Residents’ safety fears rising as crime wave engulfs Melbourne
Victorians feel increasingly less safe at home alone at night and walking around their neighbourhoods, new data finds.
Victorians are feeling increasingly less safe at home alone at night and walking around their neighbourhoods, according to new data that shows a five-year spike in public safety fears in the state.
A Productivity Commission report into justice services, released today, reveals 79.1 per cent of Victorians felt safe when they were at home by themselves at night last financial year, a sharp decline compared with 90.4 per cent recorded in 2013-14.
Victoria, which has been gripped by a series of crimes involving Sudanese gangs, a terrorist incident last June and the Bourke Street massacre, matches the Northern Territory in recording the equal-lowest percentage of people who felt safe at night in 2016-17.
The state also registered the lowest percentage of residents who felt safe walking during the day and after dark.
The ACT consistently had one of the highest percentages of people who felt safe at home and in the streets. “Nationally in 2016-17, 86.1 per cent of people felt ‘safe’ or ‘very safe’ at home alone during the night and 47.8 per cent of people felt safe or very safe when walking locally during the night,” the report states.
“This proportion dropped to 24 per cent when travelling on public transport during the night.”
The 8100 Victorians sampled felt safer travelling on public transport than people in Western Australia, Tasmania and the NT.
The significant drop in safety perceptions in Victoria comes amid a political battle between the federal and state governments over street gangs.

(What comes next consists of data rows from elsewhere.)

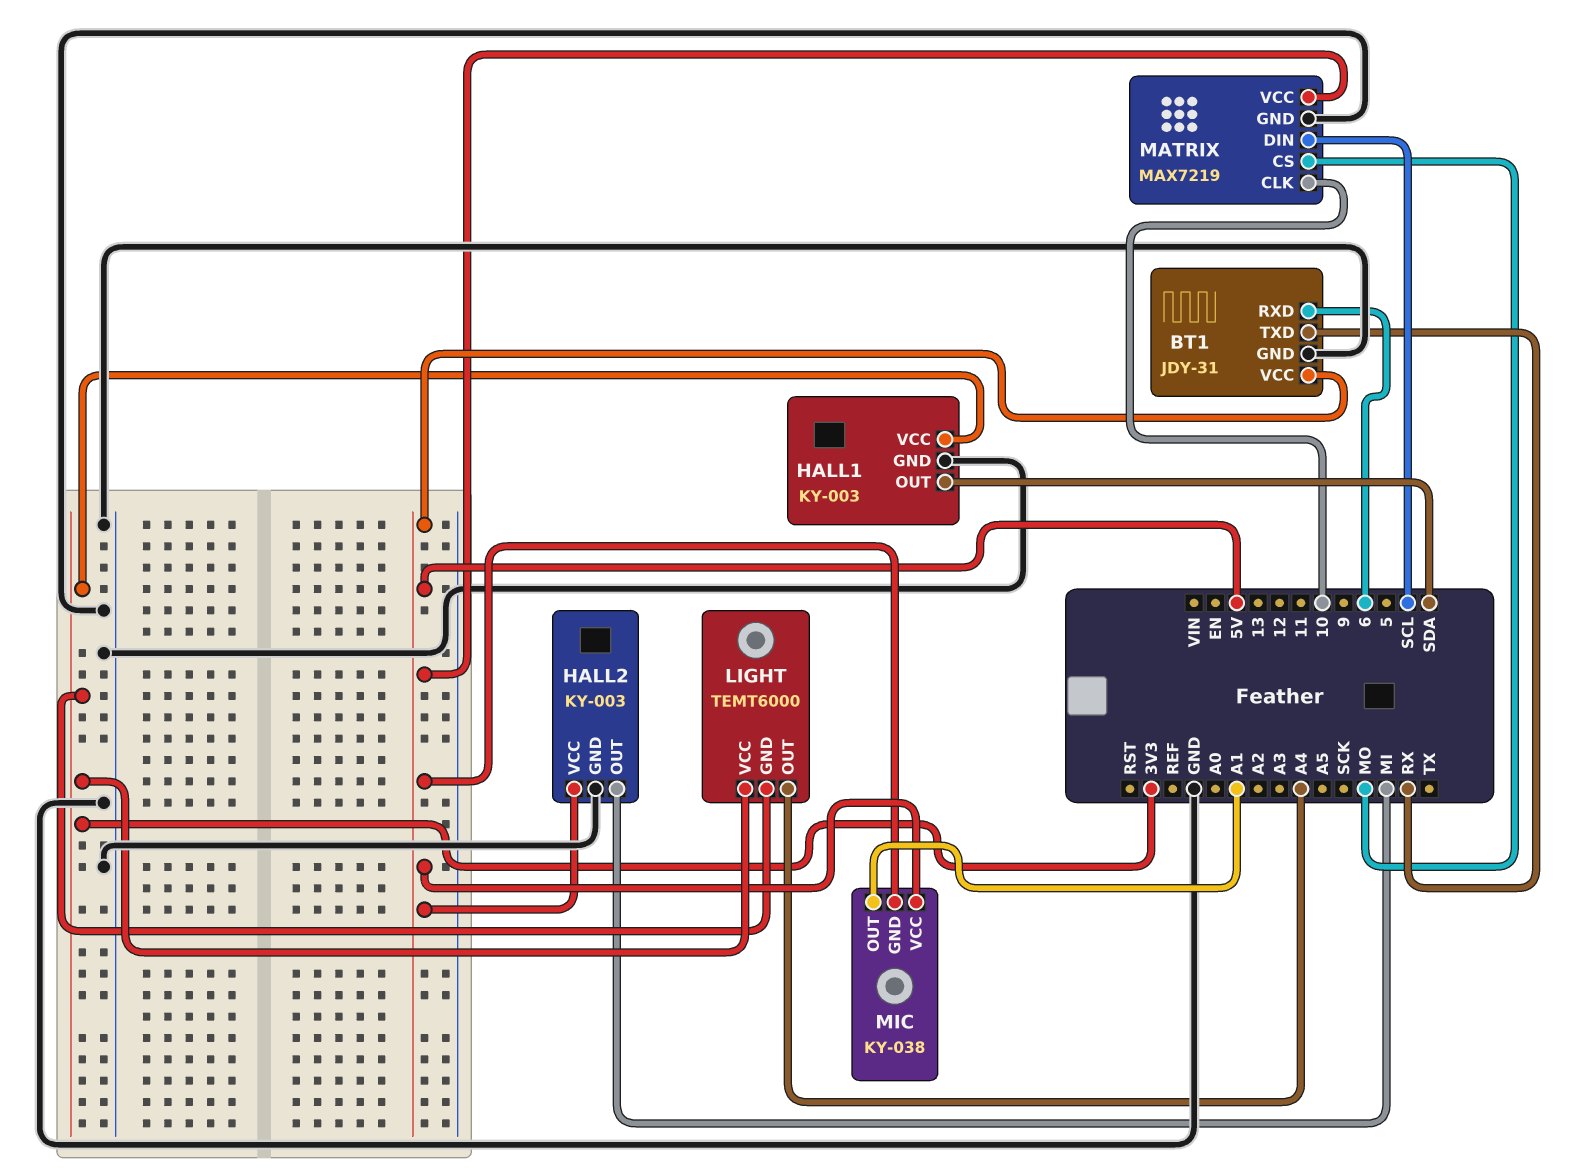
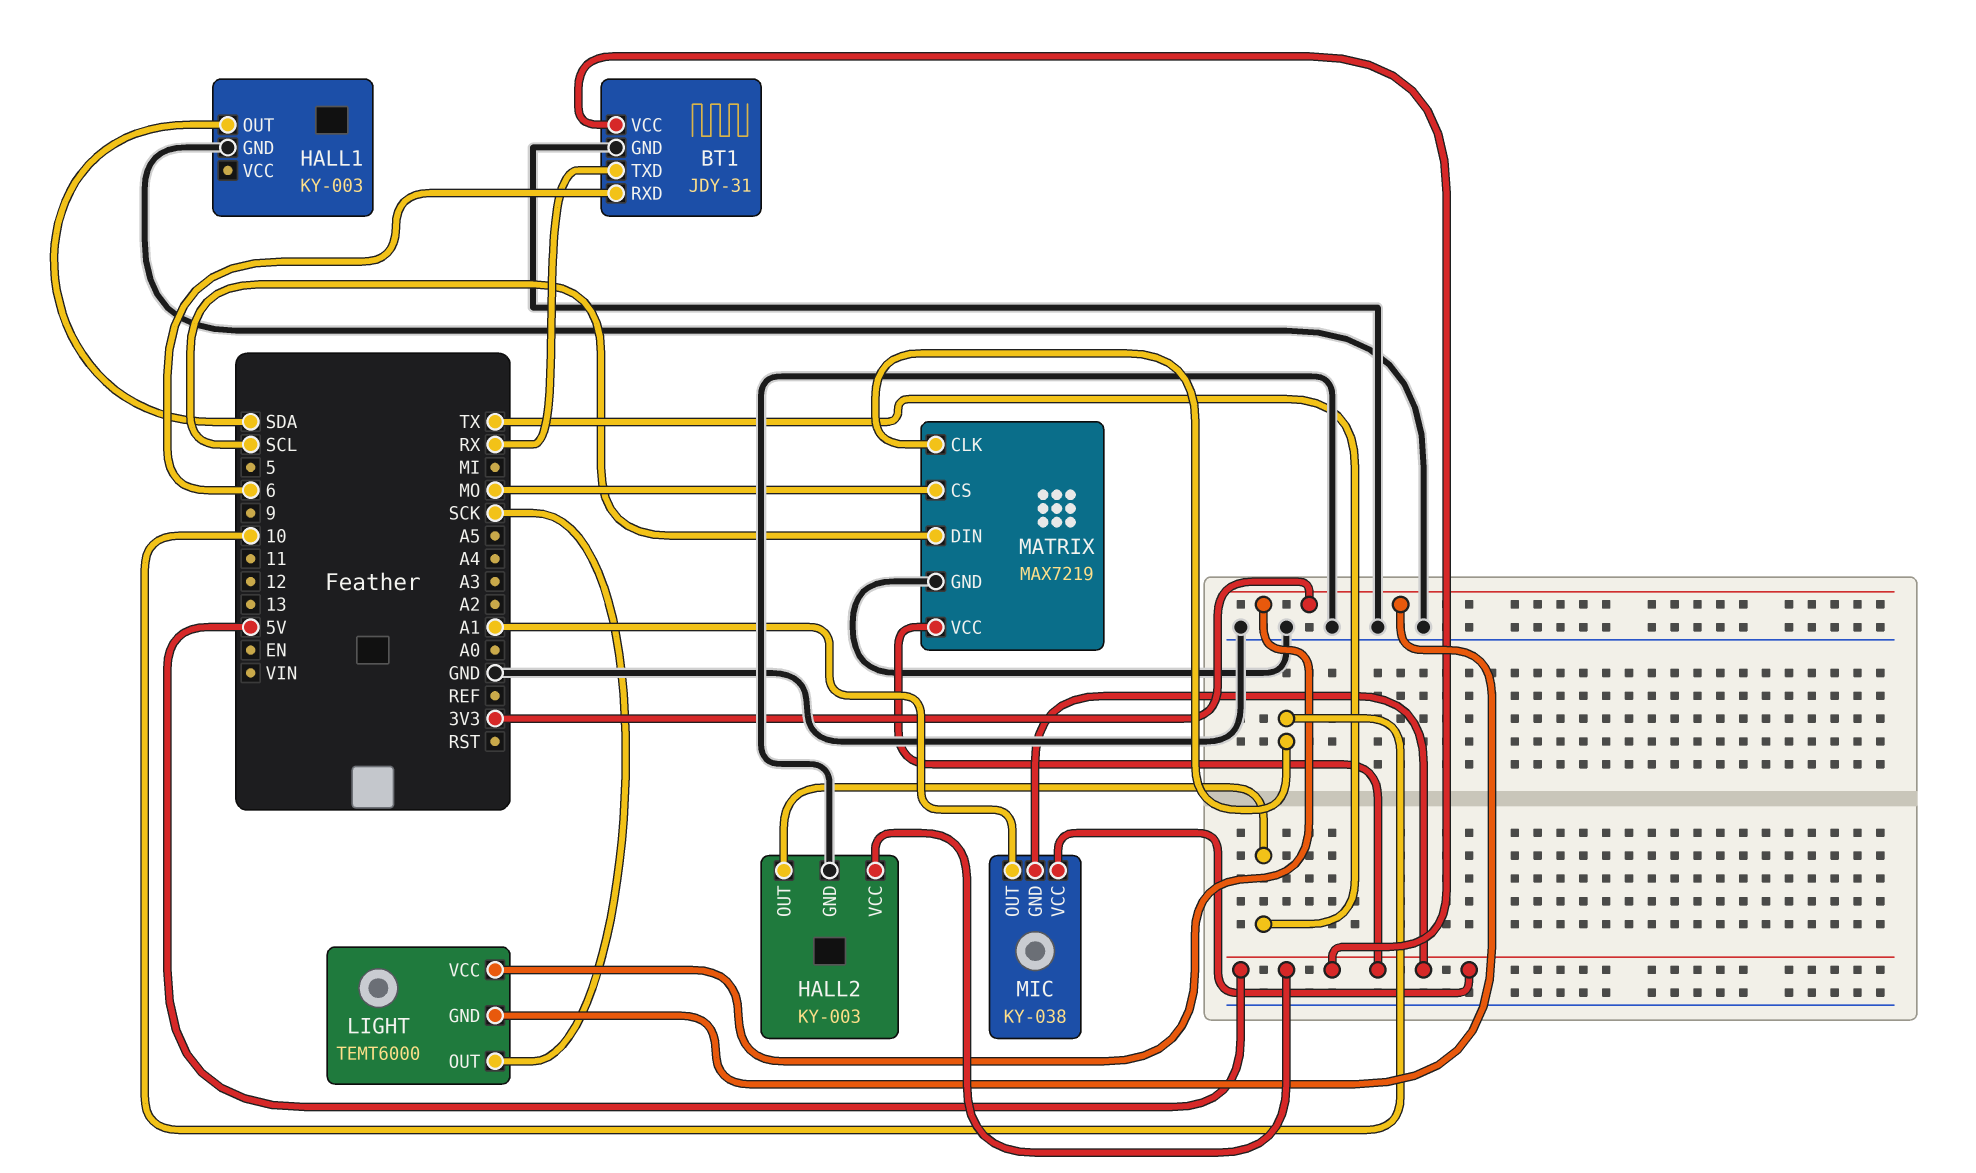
HALL1 pin VCC: 3V3 -> none
HALL2 pin OUT: MI -> TX
LIGHT pin OUT: A4 -> SCK

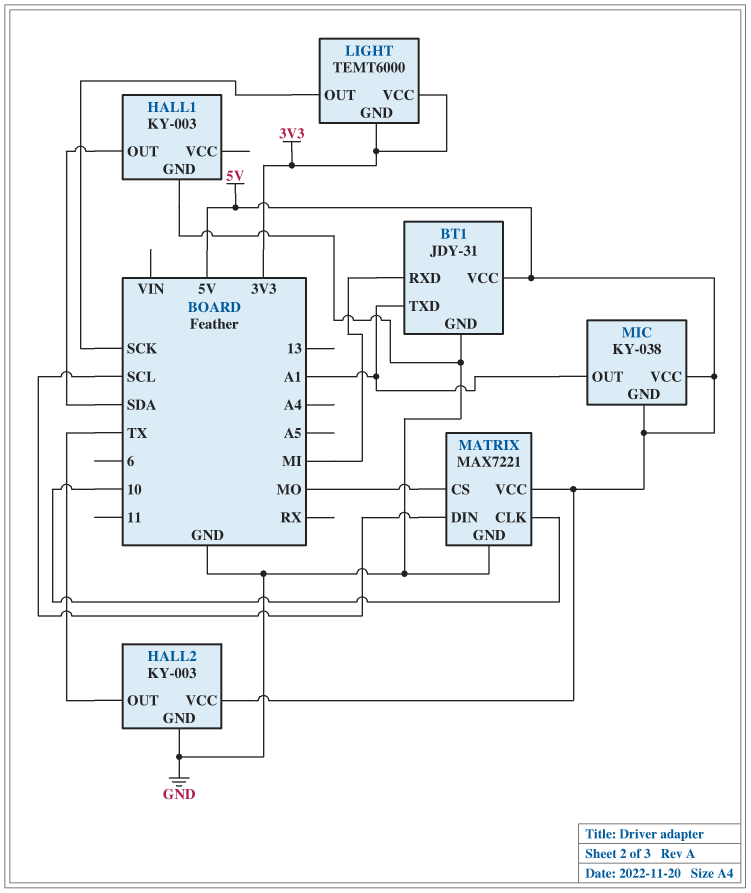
BT1 pin RXD: 6 -> MI
BT1 pin TXD: RX -> A1
MATRIX: MAX7219 -> MAX7221

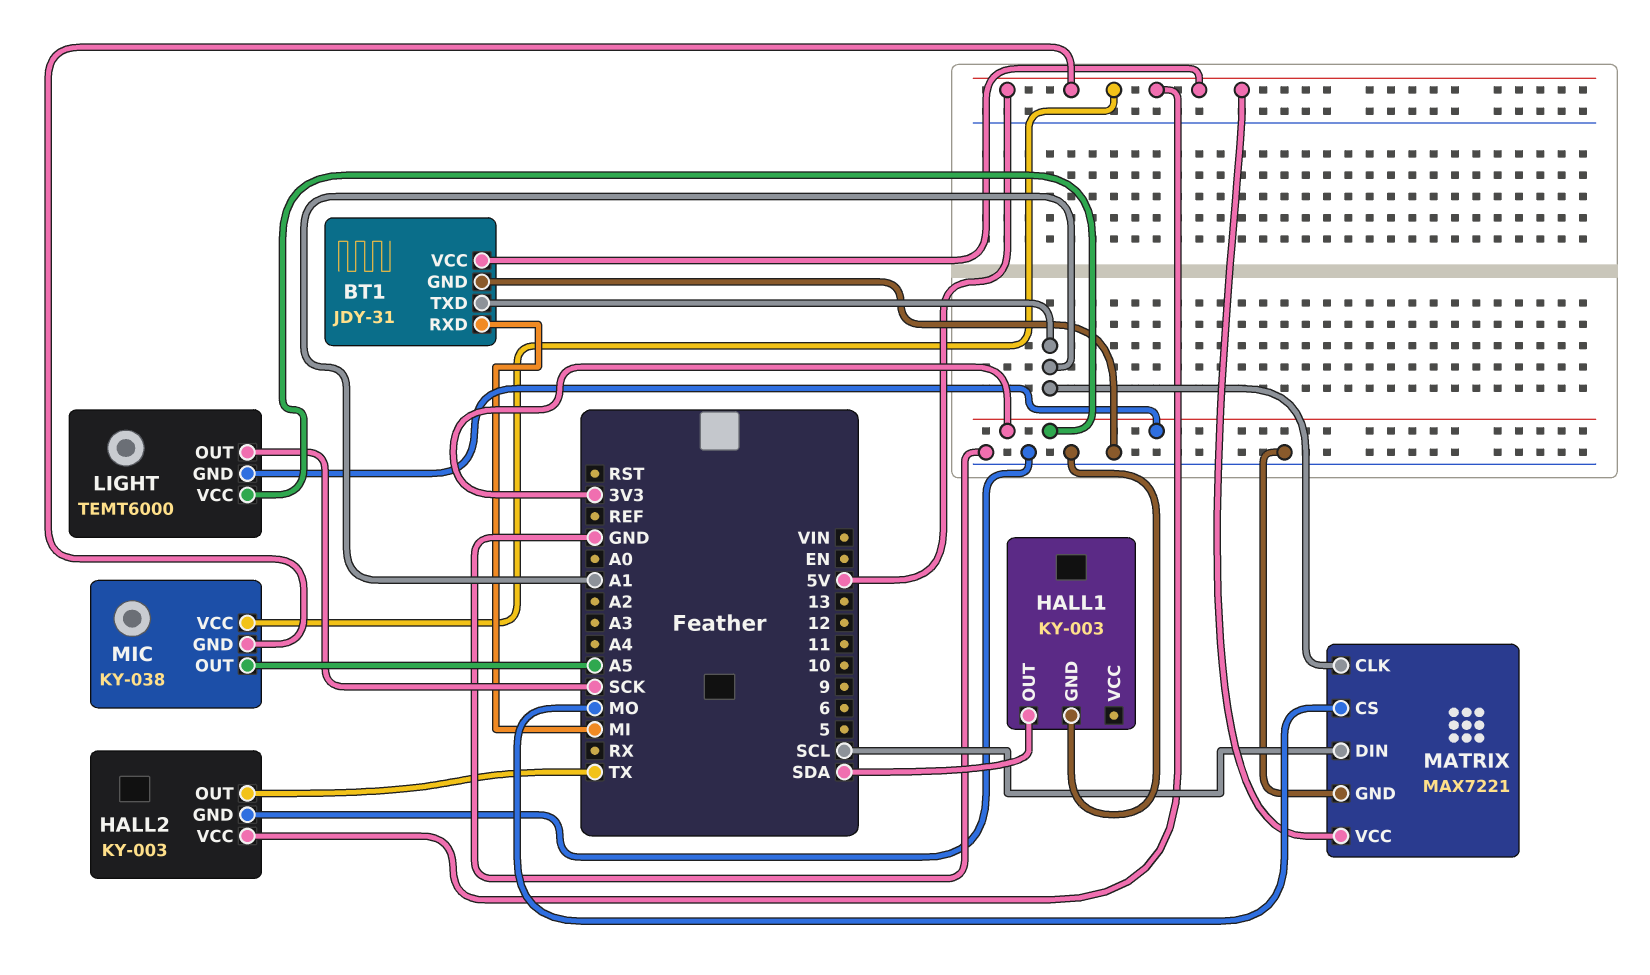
MATRIX pin CLK: 10 -> A1
MIC pin OUT: A1 -> A5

Federal Home Affairs Minister Peter Dutton sparked outrage this month when he said Melburnians were “scared to go out at restaurants of a night time” because of African gang violence.
In January last year, Dimitrious Gargasoulas allegedly drove a car through the busy Bourke Street Mall, killing six people.
The Bourke Street massacre was followed by a violent siege in June involving terrorist Yacqub Khayre, who murdered a receptionist and held a prostitute hostage at a Brighton apartment building, leading to a shootout with Victorian police.
The Somali-born Australian was killed in the shootout and three police officers were injured.
The decline in Victoria’s public safety figures was registered in a year when the Apex gang — largely made up of African youths in Dandenong South — was gaining notoriety for carjackings, jewellery store heists and violent home invasions.
There were also several riots in youth detention centres in Melbourne’s Parkville and regional Malmsbury that left them heavily damaged and forced the Andrews government to agree to build a more secure youth jail.
In January last year, 15 youths escaped the Malmsbury detention centre, stole cars and outran police in a high-speed chase into Melbourne. About seven of the runaways spent the evening robbing houses and bashing locals before they were finally caught by police the following afternoon.
The Productivity Commission report found expenditure for justice services was almost $16.1 billion in 2016-17, with money spent on policing and corrective services taking up the bulk of the funding. Expenditure per person on justice services was $660.
Almost 50 per cent (44.8 per cent) of prisoners who left jail in 2014-15 returned to prison within two years, while 53.4 per cent returned to corrective services — prison or community corrections — in that time.
The return rate of prisoners increased across the country over the past five years.
The rate of break-ins in the Northern Territory was a staggering 8217 victims per 100,000 households, compared with 4087 in Western Australia, 2647 in Tasmania and 2600 in Victoria.
While the latest data from the National Motor Vehicle Theft Reduction Council shows car theft in Victoria increased by more than 51 per cent in the past five years, the Productivity Commission report found the rate of cars stolen per 100,000 households in the state was less than in the NT, ACT and Tasmania.
Victoria Police Chief Commissioner Graham Ashton has warned that people are “looking in the wrong direction” if they expected police to clean up Melbourne’s gang problem, saying social conditions meant young people were “out there looking for trouble”.
Malcolm Turnbull said last week Victoria “obviously” had a law-and-order problem and blamed the “failure” on the state government.
“The reality is that what you’ve got there is a breakdown of law and order,” the Prime Minister told 2GB radio.
“If people feel they are not safe to go down to the shops, go to school, go to work, then the government has to address it. I have to say I think the state government here in Victoria is in denial.”